For all of the praise heaped onto Thomas from the scouting community, history and production simply aren’t on his side. Since 2005, exactly 100 WRs have been drafted within the top two rounds of the NFL draft. Thomas ranks 89th of 100 WRs in Jon Moore’s Phenom Index and 92nd in Career MS Receiving Yards. In both cases, two of the players below him (Matt Jones and Devin Hester) primarily played different positions during their college careers. To put it bluntly, Michael Thomas’ collegiate career is among the least productive of WRs drafted within the first two rounds. From a production standpoint, Thomas falls within the bottom 17th-percentile. Listed below are all WRs drafted since 2005 with a Career MS Rec Yds less than 20-percent.
|Player||Year||Draft Slot||School||F-Age||F-MS Rec Yds||Phenom||Car. MS Rec Yds|
|Brian Robiskie||2009||36||Ohio State||21.1||27.4||1.72||0.19|
|Phillip Dorsett||2015||52||Miami (FL)||22||26.8||0.64||0.19|
|Eddie Royal||2008||42||Virginia Tech||21.6||20.6||0.49||0.18|
|Anthony Gonzalez||2007||32||Ohio State||22.3||26.3||0.28||0.18|
|Kelvin Benjamin||2014||28||Florida State||22.9||23||-0.71||0.18|
|Michael Thomas OSU||2016||47||Ohio State||22.8||31.8||0.16||0.18|
|Roscoe Parrish||2005||55||Miami (Fla)||22.5||24.6||-0.09||0.16|
|Greg Little||2011||59||North Carolina||20.6||31.6||2.65||0.14|
|Dexter Jackson||2008||58||Appalachian State||21.4||22.8||0.92||0.14|
|Sinorice Moss||2006||44||Miami (FL)||22||23.7||0.34||0.11|
|Devin Hester||2006||57||Miami (FL)||23.2||2.6||-2.91||DB|
The two names that immediately stick out as successful are Josh Gordon and Kelvin Benjamin. It’s important to note that Gordon was three years younger coming out with a much higher Phenom Index Score and Kelvin Benjamin put up his rookie numbers inefficiently on 146 targets. It is impossible to turn back time and doubtful Thomas sees Benjamin’s workload. The rest of the players on that chart are rather uninspiring.

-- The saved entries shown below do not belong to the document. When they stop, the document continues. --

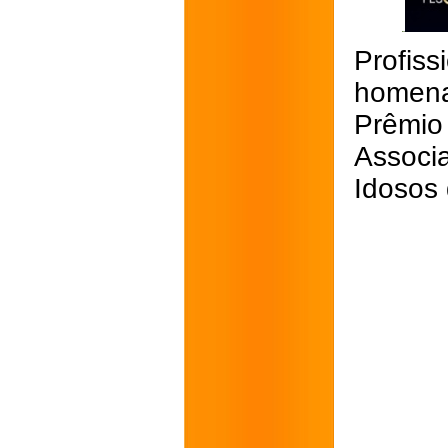
Profiss
homen
Prêmio
Associ
Idosos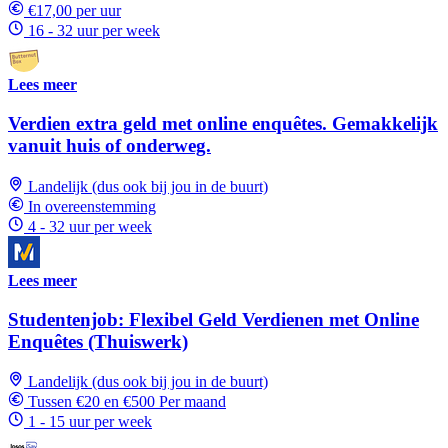
€17,00 per uur
16 - 32 uur per week
Lees meer
Verdien extra geld met online enquêtes. Gemakkelijk
vanuit huis of onderweg.
Landelijk (dus ook bij jou in de buurt)
In overeenstemming
4 - 32 uur per week
Lees meer
Studentenjob: Flexibel Geld Verdienen met Online
Enquêtes (Thuiswerk)
Landelijk (dus ook bij jou in de buurt)
Tussen €20 en €500 Per maand
1 - 15 uur per week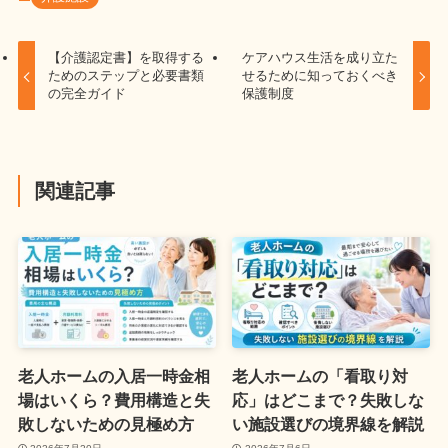
【介護認定書】を取得する
ケアハウス生活を成り立た
ためのステップと必要書類
せるために知っておくべき
の完全ガイド
保護制度
関連記事
老人ホームの入居一時金相
老人ホームの「看取り対
場はいくら？費用構造と失
応」はどこまで？失敗しな
敗しないための見極め方
い施設選びの境界線を解説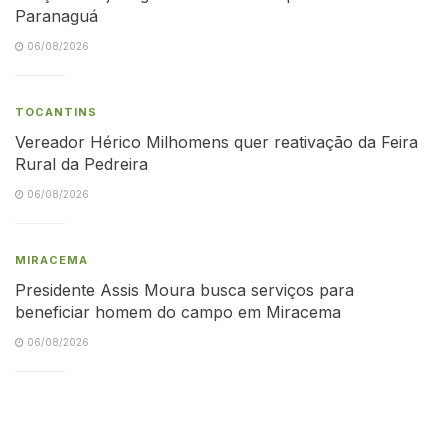
Paranaguá
06/08/2026
TOCANTINS
Vereador Hérico Milhomens quer reativação da Feira
Rural da Pedreira
06/08/2026
MIRACEMA
Presidente Assis Moura busca serviços para
beneficiar homem do campo em Miracema
06/08/2026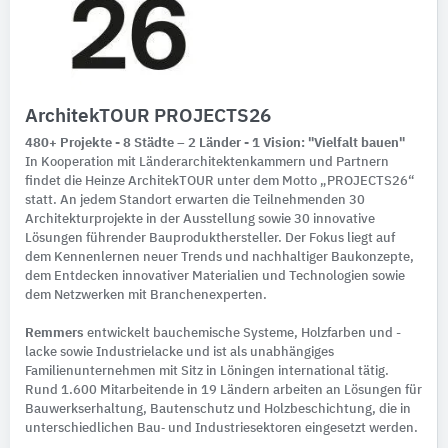
ArchitekTOUR PROJECTS26
480+ Projekte - 8 Städte – 2 Länder - 1 Vision: "Vielfalt bauen"
In Kooperation mit Länderarchitektenkammern und Partnern
findet die Heinze ArchitekTOUR unter dem Motto „PROJECTS26“
statt. An jedem Standort erwarten die Teilnehmenden 30
Architekturprojekte in der Ausstellung sowie 30 innovative
Lösungen führender Bauprodukthersteller. Der Fokus liegt auf
dem Kennenlernen neuer Trends und nachhaltiger Baukonzepte,
dem Entdecken innovativer Materialien und Technologien sowie
dem Netzwerken mit Branchenexperten.
Remmers
entwickelt bauchemische Systeme, Holzfarben und -
lacke sowie Industrielacke und ist als unabhängiges
Familienunternehmen mit Sitz in Löningen international tätig.
Rund 1.600 Mitarbeitende in 19 Ländern arbeiten an Lösungen für
Bauwerkserhaltung, Bautenschutz und Holzbeschichtung, die in
unterschiedlichen Bau‑ und Industriesektoren eingesetzt werden.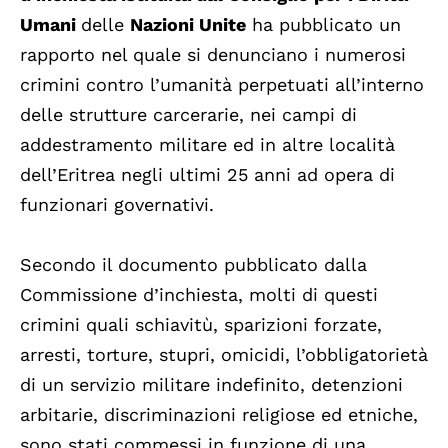
Umani
delle
Nazioni Unite
ha pubblicato un
rapporto nel quale si denunciano i numerosi
crimini contro l’umanità perpetuati all’interno
delle strutture carcerarie, nei campi di
addestramento militare ed in altre località
dell’Eritrea negli ultimi 25 anni ad opera di
funzionari governativi.
Secondo il documento pubblicato dalla
Commissione d’inchiesta, molti di questi
crimini quali schiavitù, sparizioni forzate,
arresti, torture, stupri, omicidi, l’obbligatorietà
di un servizio militare indefinito, detenzioni
arbitarie, discriminazioni religiose ed etniche,
sono stati commessi in funzione di una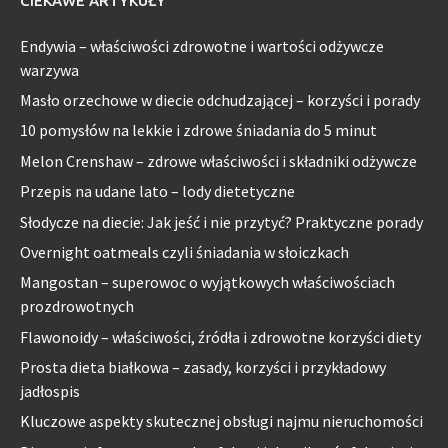
CIEKAWE ARTYKUŁY
Endywia – właściwości zdrowotne i wartości odżywcze
warzywa
Masło orzechowe w diecie odchudzającej – korzyści i porady
10 pomysłów na lekkie i zdrowe śniadania do 5 minut
Melon Crenshaw – zdrowe właściwości i składniki odżywcze
Przepis na udane lato – lody dietetyczne
Słodycze na diecie: Jak jeść i nie przytyć? Praktyczne porady
Overnight oatmeals czyli śniadania w słoiczkach
Mangostan – superowoc o wyjątkowych właściwościach
prozdrowotnych
Flawonoidy – właściwości, źródła i zdrowotne korzyści diety
Prosta dieta białkowa – zasady, korzyści i przykładowy
jadłospis
Kluczowe aspekty skutecznej obsługi najmu nieruchomości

While the list above doesn’t look good for the future, I decided to go to the Box Score Scout App to search for more answers. As it turns out, a very reasonable comparison by the name of Brandon LaFell appeared.
The comparison between the two is among the closest I have seen. Just to double down on this comparison, head on over to Player Profiler and type in Michael Thomas and his closest comparison is… you guessed it…Brandon Lafell. Lafell seems quite fitting as a comparison both statistically and as a possible range of outcomes. It is easy to envision Michael Thomas and Drew Brees producing similarly to a Brady/LaFell duo. The problem is your range of outcomes is drastically different from 2014-2015.

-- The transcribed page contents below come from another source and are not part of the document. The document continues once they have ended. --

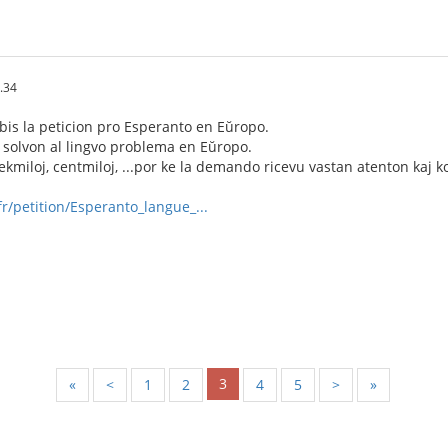
.34
ibis la peticion pro Esperanto en Eŭropo.
 solvon al lingvo problema en Eŭropo.
dekmiloj, centmiloj, ...por ke la demando ricevu vastan atenton kaj 
r/petition/Esperanto_langue_...
3
«
<
1
2
4
5
>
»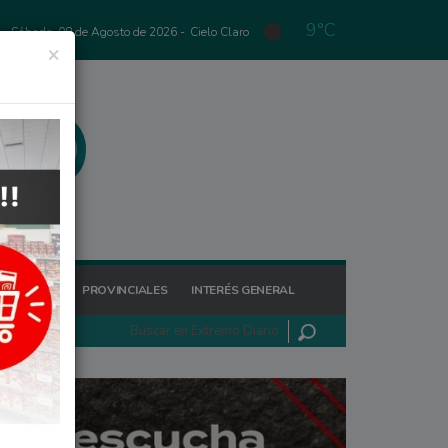
9°C
Sábado, 08 de Agosto de 2026 -
Cielo Claro
×
GIONALES
PROVINCIALES
INTERÉS GENERAL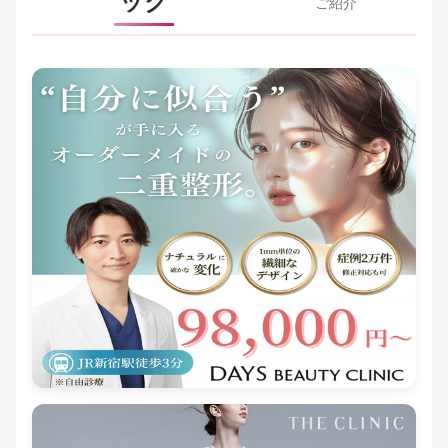
ック
ご紹介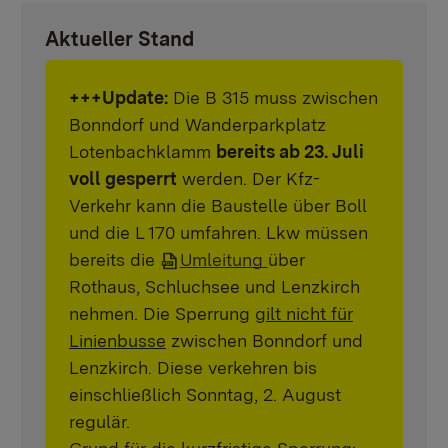
Aktueller Stand
+++Update:
Die B 315 muss zwischen
Bonndorf und Wanderparkplatz
Lotenbachklamm
bereits ab 23. Juli
voll gesperrt
werden. Der Kfz-
Verkehr kann die Baustelle über Boll
und die L 170 umfahren. Lkw müssen
bereits die
Umleitung
über
Rothaus, Schluchsee und Lenzkirch
nehmen. Die Sperrung
gilt nicht für
Linienbusse
zwischen Bonndorf und
Lenzkirch. Diese verkehren bis
einschließlich Sonntag, 2. August
regulär.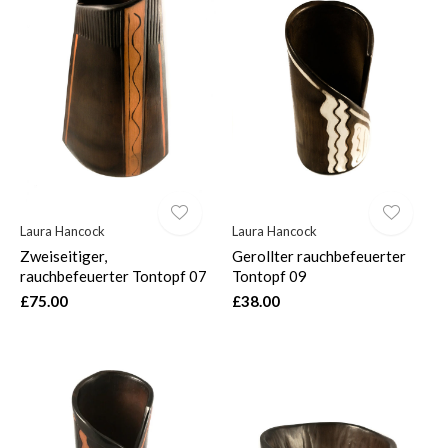
Laura Hancock
Laura Hancock
Zweiseitiger,
Gerollter rauchbefeuerter
rauchbefeuerter Tontopf 07
Tontopf 09
£75.00
£38.00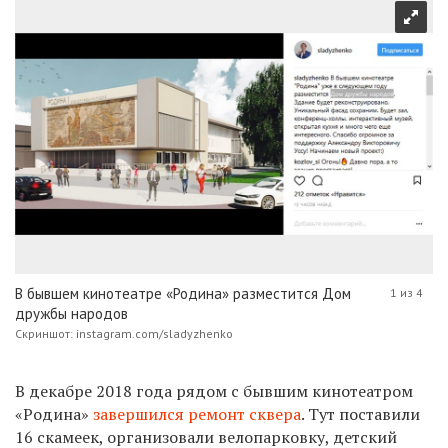
В бывшем кинотеатре «Родина» разместится Дом
1 из 4
дружбы народов
Скриншот: instagram.com/sladyzhenko
В декабре 2018 года рядом с бывшим кинотеатром
«Родина»
завершился ремонт сквера
. Тут поставили
16 скамеек, организовали велопарковку, детский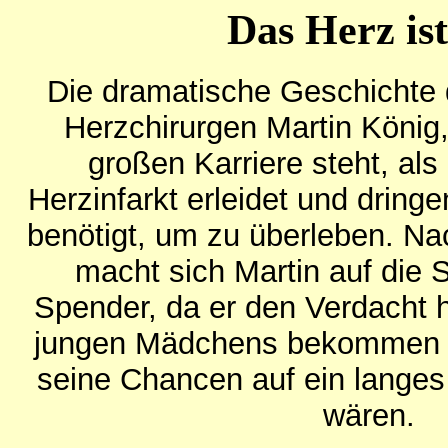
Das Herz ist
Die dramatische Geschichte 
Herzchirurgen Martin König,
großen Karriere steht, als
Herzinfarkt erleidet und dring
benötigt, um zu überleben. Na
macht sich Martin auf die
Spender, da er den Verdacht h
jungen Mädchens bekommen 
seine Chancen auf ein langes
wären.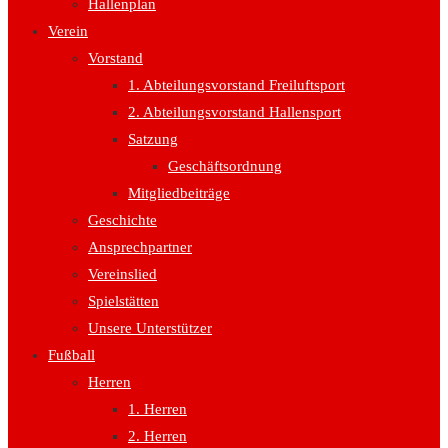
Hallenplan
Verein
Vorstand
1. Abteilungsvorstand Freiluftsport
2. Abteilungsvorstand Hallensport
Satzung
Geschäftsordnung
Mitgliedbeiträge
Geschichte
Ansprechpartner
Vereinslied
Spielstätten
Unsere Unterstützer
Fußball
Herren
1. Herren
2. Herren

On the surface Michael Thomas to New Orleans seems like a great landing spot. Whether it’s due to merit or injury, Thomas will have to get over the initial opportunity hurdle. If he can do that, Brees has shown the ability to raise the level of play of those around him. Early rookie rankings have Thomas going in the 4-5 range. I would however, temper my expectations of Thomas making an early impact as both history and production aren’t on his side. With that being said, Brandon Lafell offers a realistic expectation of the type of player Michael Thomas could be.